Works With Context:
SASA Works
Alchemy and Form
Alchemy and Form
Alchemy and Form is the debut solo exhibition of SASA Works, a collection of furniture and interior objects rooted in the rawness and refinement of nature. The works are underpinned by a reverence for materiality, ritual, myth and meaning. Pieces emerge organically out of the organic matter from which they are made, using ancient and ancestral techniques. The stories they tell gesture down towards the earth and up at the cosmos, but are anchored always in the plane in which we exist now. Within this world, ‘alchemy’ is not a scientific but a spiritual pursuit. A journey inward, guided by process, presence and intuition.
Anu Over Hearth
A trinity of pieces forming a temple-like space, inviting stillness, quiet and meditation. Grounded and elemental, Hearth is a low table carved from a piece of 500-year-old Scottish oak, its surface defined by swirling burr markings. The wood used to make this piece grew at the very heart of the tree; the burr patterns on its surface reveal the way the weather moved through it as it grew, like river deltas traced across a landscape. An offering bowl is hollowed out at the table’s centre.
Above the hollowing, Anu. A kinetic light sculpture made from brass, steel and silver, suspended in a reverie of land and sky. With its hand-formed small brass boat and planetary orb crafted from fabric and beeswax, Anu is celestial, always ascending. It nods towards the myth of the Pleiades, seven star-sisters who travelled in a boat, and whose constellation has guided generations of sailors to complete safe crossings.
Visitors are warmly invited to take a seat on the hand-carved stool, Gathering Form I, place their hands on Hearth’s wooden surface, and look up and out of the windows above, finding an opportunity to commune with the sky. At the centre of this trinity of pieces, the individual experiencing them embodies a meeting point between the earthly and heavenly planes.
Alchemist and Altan
The Alchemist cabinet is imagined as a ritual container for the keeping of precious objects and talismans. Its contents can be concealed or revealed in a series of internal compartments, and one singular drawer. The cabinet is made from French walnut, a wood connected in folklore to resilience and protection, with a pair of brass doors guarding the objects inside. With their polished patina, these doors speak directly to alchemy, an ancient form of natural philosophy and an early predecessor of chemistry in which practitioners sought to turn common metals into gold. For the piece’s creator, Craig Bamford, alchemy is akin to a journey in search of an essential truth. It is a voyage within.

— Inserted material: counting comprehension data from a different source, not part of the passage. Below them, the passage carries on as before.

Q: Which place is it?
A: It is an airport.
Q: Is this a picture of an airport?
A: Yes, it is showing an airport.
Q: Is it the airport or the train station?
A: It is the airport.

Above, Altan hangs suspended, casting its golden light down upon the Alchemist cabinet. A light sculpture made from hand-beaten brass, its name is drawn from the Turkish word for ‘gold’, echoing ideas about the most precious of metals, and the tension between the earthly and the divine.
Bahari
At Atai’s side sits Bahari, a low, elemental resting piece which offers its sitter a moment both to be still and to reharmonise with their own inner world. As a daybed, Bahari calls for lying down, a posture in which we experience the support of the ground beneath us, and the call of the cosmos from above. Bahari is carved from oak and elm, a wood which contains a deep, watery energy. The swirling burr pattern seen elsewhere in the collection moves across its surface, showing both its strength and age and the meeting of sun and water within it. Bahari is the Swahili word for ‘ocean’, and this day-bed, as is true for all of the pieces in the show, invites its sitter to connect with the intrinsic material quality of the pieces they encounter; visitors are warmly invited to sit or place their hands on it, connecting with the wood itself.
Atai
Atai, a sculptural kinetic light piece, is an embodiment of balance. It hangs delicately, its three aspects moving mobile-like around their central anchor. On the lowest arm an ancient volcanic rock, sourced from Egypt’s expansive Sinai desert, hangs in mystical equilibrium with a single hand-beaten silver element, which reflects the light that falls down on it from above. The piece’s structure is made from steel, while its shades are formed from hand-beaten brass, copper and silver. The name, Atai, draws on the Swahili word for ‘eagle’, and words for ‘owl’ and ‘mountain’. In this structure, at once delicate and strong, the sky meets the Earth; the cosmic realm meets the domestic.